At this time of year, I’m always struck by how individuals – and businesses – often carefully tiptoe around their phrasing and messages. A coffee shop might play only non-religious Christmas carols, and clerks might wish you “Happy Holidays” instead of a “Merry Christmas” in an effort to avoid offending those who may not celebrate the Christmas holiday. But while it’s magnified in this season, the issue of political correctness doesn’t only apply right now; it extends throughout the year and crops up frequently for businesses.
Smart entrepreneurs are wise to give this consideration. After all, the societal landscape has changed in recent years. Whereas a flippant (or even well-intentioned) comment may have gone without notice in decades past, today’s consumers are quick to complain or even pursue legal action if they don’t like something they hear or read. And with social media, expressing outrage or claiming discrimination is only a few keyboard clicks away.
And let’s be honest about this for a second. Sometimes the objections are justified, but other times they’re the result of a delicate culture that’s become accustomed to crying foul. So what do you do in your business, especially in public-facing communications? Stand your ground and say what you feel? Or kowtow to the vocal few, while trying to please everyone? As with most things, the answer lies somewhere in the middle.
Here are a few questions to consider when tackling this issue in your own business.
1. What’s your business founded upon?
This is important. If your company was built to be a faith-based counseling service, for example, it’s completely acceptable to put out religiously-geared blog posts, newsletters and other materials. In fact, failing to weave this important component of your organization into your PR efforts is a disservice to your brand.
But what if you and your co-founder are passionate about your beliefs, but your business is about something entirely separate – like software? In this case, it wouldn’t be appropriate to incorporate your religious sentiments into your communications. You don’t need to hide how you feel as an individual person, but it should not be part of your business’ image unless it’s relevant to your product or service offerings.
2. Who is your customer base?
Next, think about who your current customers and prospects are. Let’s say you created an app that keeps people up-to-date on political events and news, especially the presidential election cycle. If your product has a definite right-leaning slant, then you likely want to reach conservatives. In this scenario, you’re in a niche space with a narrowly defined audience so you can feel free to let your political thoughts fly (with tact, of course).
However, let’s say your product is meant to be fair to both political parties and offer impartial coverage. In this instance, you need to be more careful. Even though you may personally be a Republican, refrain from putting out elephant-biased messages. Why? Because you’re likely to alienate half of your target audience.
I like to think of it this way.
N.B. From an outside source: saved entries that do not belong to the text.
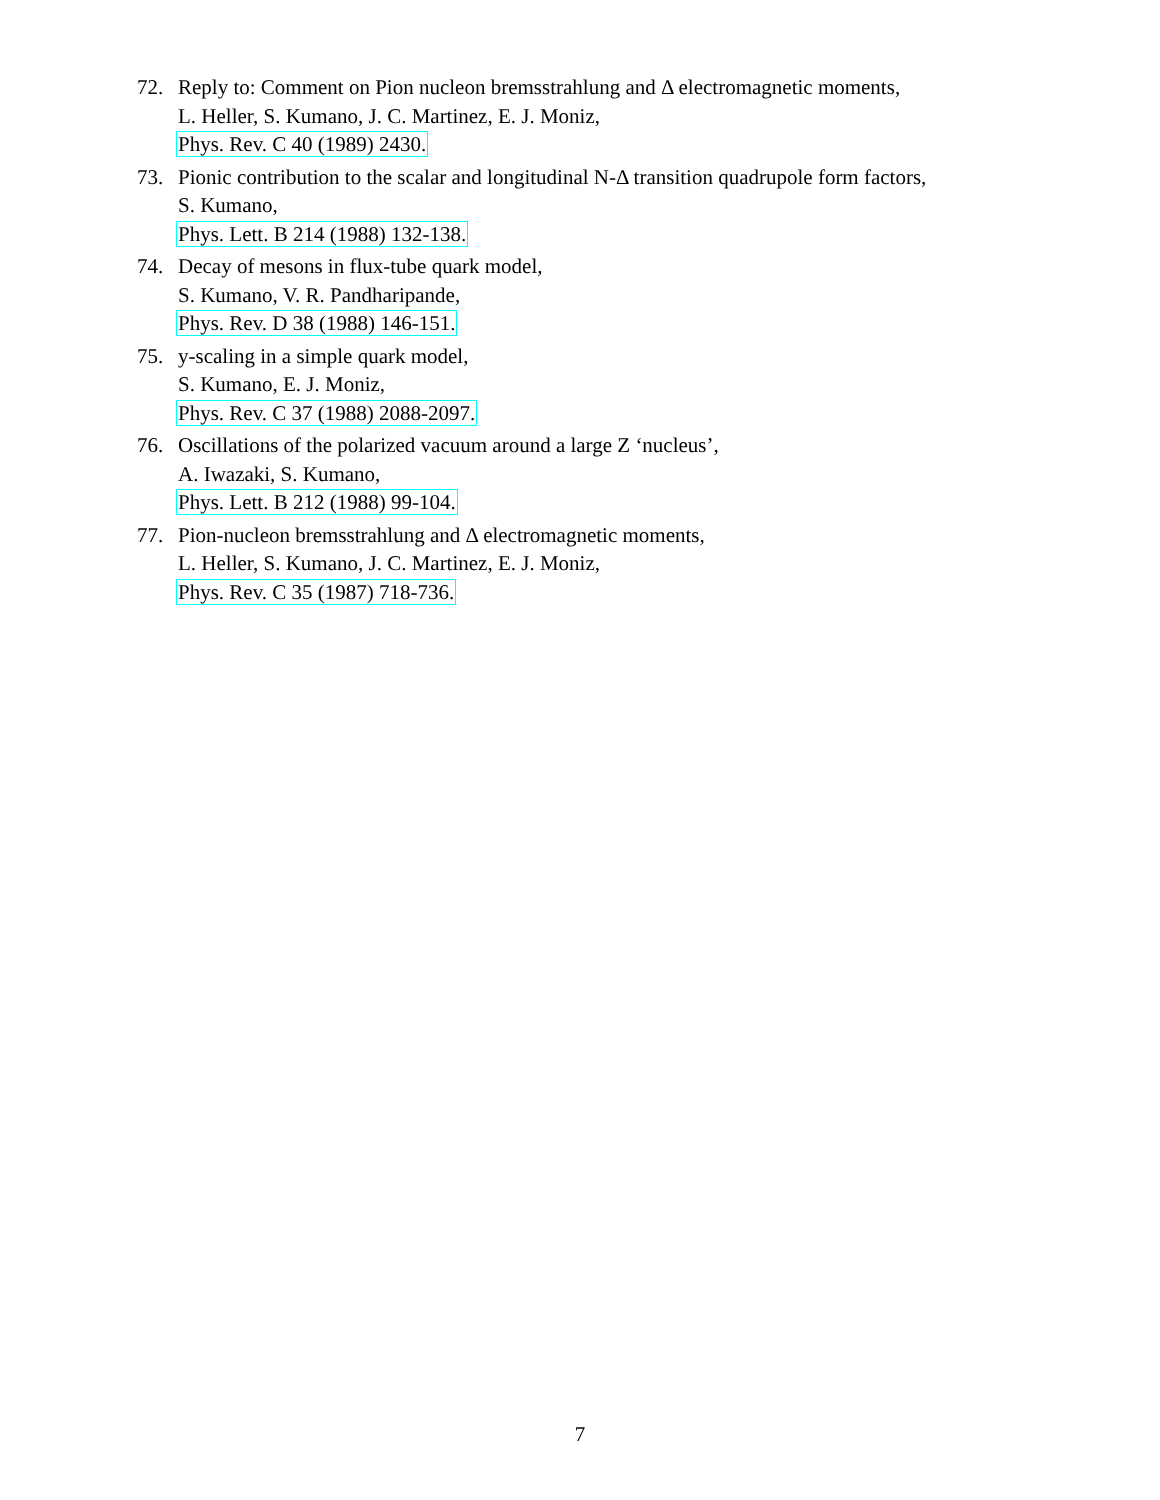72. Reply to: Comment on Pion nucleon bremsstrahlung and Δ electromagnetic moments,
L. Heller, S. Kumano, J. C. Martinez, E. J. Moniz,
Phys. Rev. C 40 (1989) 2430.
73. Pionic contribution to the scalar and longitudinal N-Δ transition quadrupole form factors,
S. Kumano,
Phys. Lett. B 214 (1988) 132-138.
74. Decay of mesons in flux-tube quark model,
S. Kumano, V. R. Pandharipande,
Phys. Rev. D 38 (1988) 146-151.
75. y-scaling in a simple quark model,
S. Kumano, E. J. Moniz,
Phys. Rev. C 37 (1988) 2088-2097.
76. Oscillations of the polarized vacuum around a large Z ‘nucleus’,
A. Iwazaki, S. Kumano,
Phys. Lett. B 212 (1988) 99-104.
77. Pion-nucleon bremsstrahlung and Δ electromagnetic moments,
L. Heller, S. Kumano, J. C. Martinez, E. J. Moniz,
Phys. Rev. C 35 (1987) 718-736.
7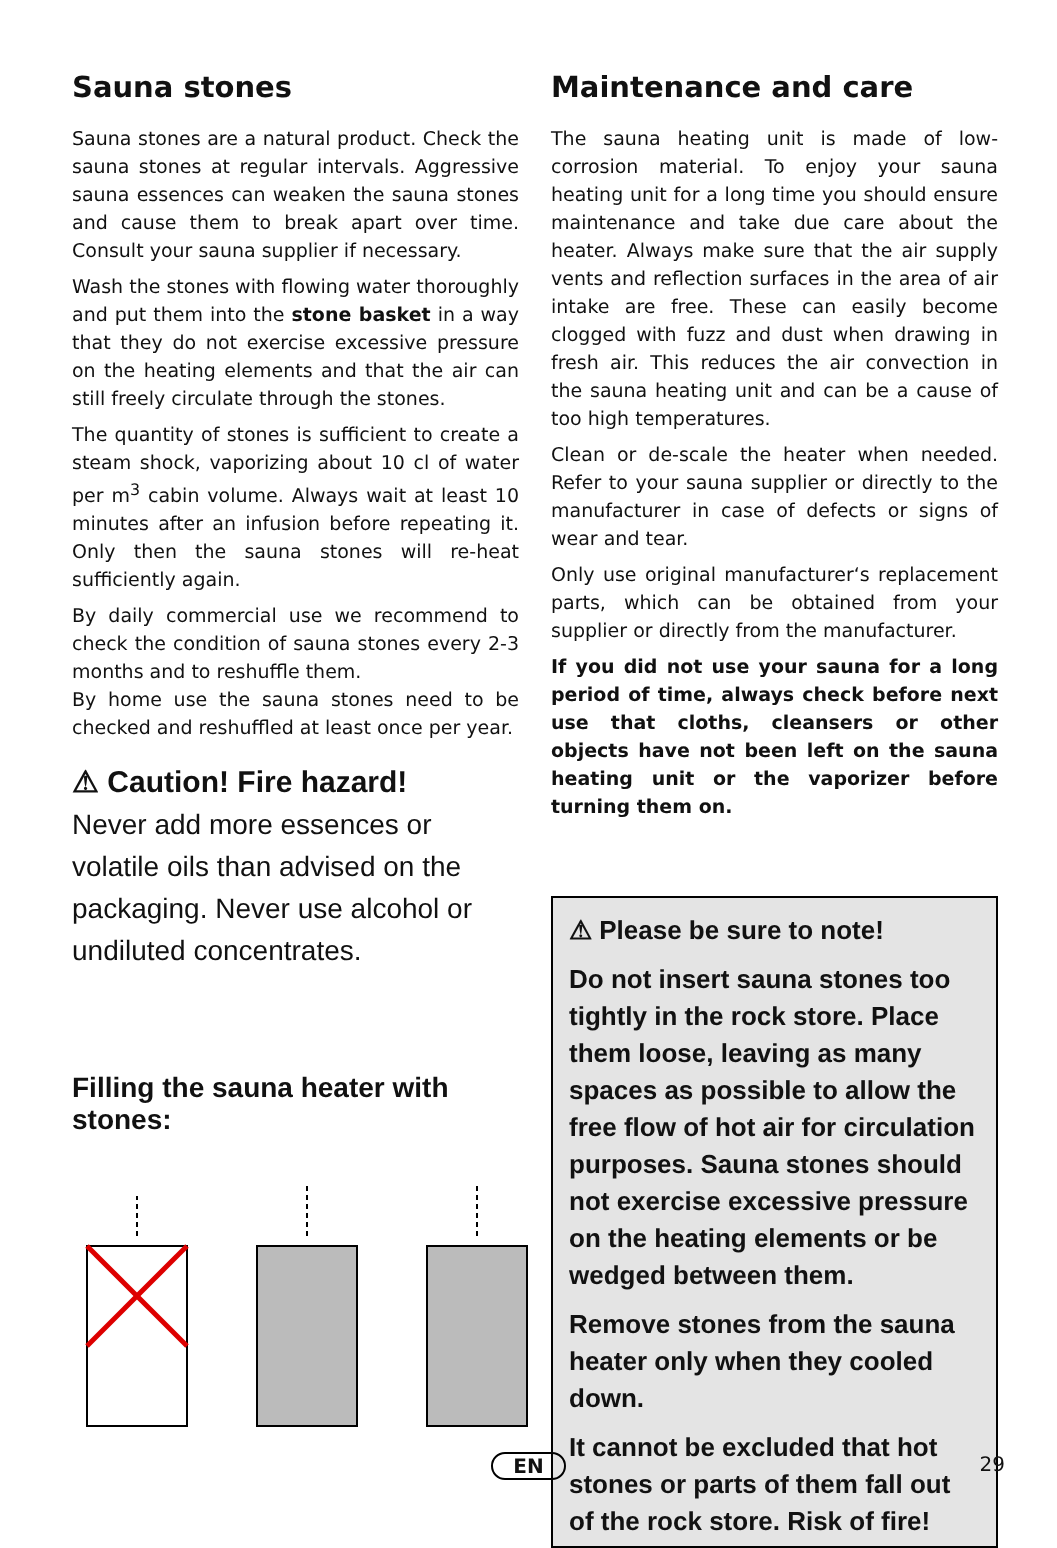Sauna stones
Sauna stones are a natural product. Check the sauna stones at regular intervals. Aggressive sauna essences can weaken the sauna stones and cause them to break apart over time. Consult your sauna supplier if necessary.
Wash the stones with flowing water thoroughly and put them into the stone basket in a way that they do not exercise excessive pressure on the heating elements and that the air can still freely circulate through the stones.
The quantity of stones is sufficient to create a steam shock, vaporizing about 10 cl of water per m<sup>3</sup> cabin volume. Always wait at least 10 minutes after an infusion before repeating it. Only then the sauna stones will re-heat sufficiently again.
By daily commercial use we recommend to check the condition of sauna stones every 2-3 months and to reshuffle them.
By home use the sauna stones need to be checked and reshuffled at least once per year.
⚠ Caution! Fire hazard!
Never add more essences or volatile oils than advised on the packaging. Never use alcohol or undiluted concentrates.
Filling the sauna heater with stones:
Maintenance and care
The sauna heating unit is made of low-corrosion material. To enjoy your sauna heating unit for a long time you should ensure maintenance and take due care about the heater. Always make sure that the air supply vents and reflection surfaces in the area of air intake are free. These can easily become clogged with fuzz and dust when drawing in fresh air. This reduces the air convection in the sauna heating unit and can be a cause of too high temperatures.
Clean or de-scale the heater when needed. Refer to your sauna supplier or directly to the manufacturer in case of defects or signs of wear and tear.
Only use original manufacturer‘s replacement parts, which can be obtained from your supplier or directly from the manufacturer.
If you did not use your sauna for a long period of time, always check before next use that cloths, cleansers or other objects have not been left on the sauna heating unit or the vaporizer before turning them on.
⚠ Please be sure to note!
Do not insert sauna stones too tightly in the rock store. Place them loose, leaving as many spaces as possible to allow the free flow of hot air for circulation purposes. Sauna stones should not exercise excessive pressure on the heating elements or be wedged between them.
Remove stones from the sauna heater only when they cooled down.
It cannot be excluded that hot stones or parts of them fall out of the rock store. Risk of fire!
EN 29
Remember those musicians (ahem, Madonna!) who spend a significant portion of their concerts lambasting political parties with which they disagree or spewing their own political beliefs? Whether I agree with them or not, I would not attend any of their concerts…. Simply because I would have paid to hear music and be entertained – not be force-fed someone else’s political ideas. So think about what your consumers are paying for: Is it a product or service, or is it insight into your personal beliefs about the world? Sometimes it is the latter, in which case you should absolutely be vocal. But if it’s the former, keep the personal convictions to your personal time.
3. What’s the benefit?
Ultimately, you must think about the advantages of anything you write or say that might be construed as crossing the line. And one important note to interject here: There is never a time or place to be mean-spirited toward any group of human beings. This guideline isn’t just about political correctness; it’s about human decency. But when it comes to sharing your views on heated topics, consider what you’ll gain by doing so. As long as you’re not spreading harmful or malicious messages, maybe communicating your thoughts is in fact worth the risk of offending certain folks. That’s fine! Just be prepared to have some naysayers, and be at the ready to (graciously and kindly) respond to their concerns. But if the potential upset isn’t commensurate to – or greater than – the rewards, just don’t do it.
So when it comes to political correctness, the best rule of thumb is to maintain common sense. Sure, it’s good to be fairly PC in your PR efforts, but going overboard either way can be damaging. Stand for something and be true to yourself and your brand. But also be conscientious about the people your words may affect. And, for goodness’ sake, yes – feel free to wish anyone and everyone a “Merry Christmas!”
So from me and mine to you and yours, Merry Christmas and a Happy New Year!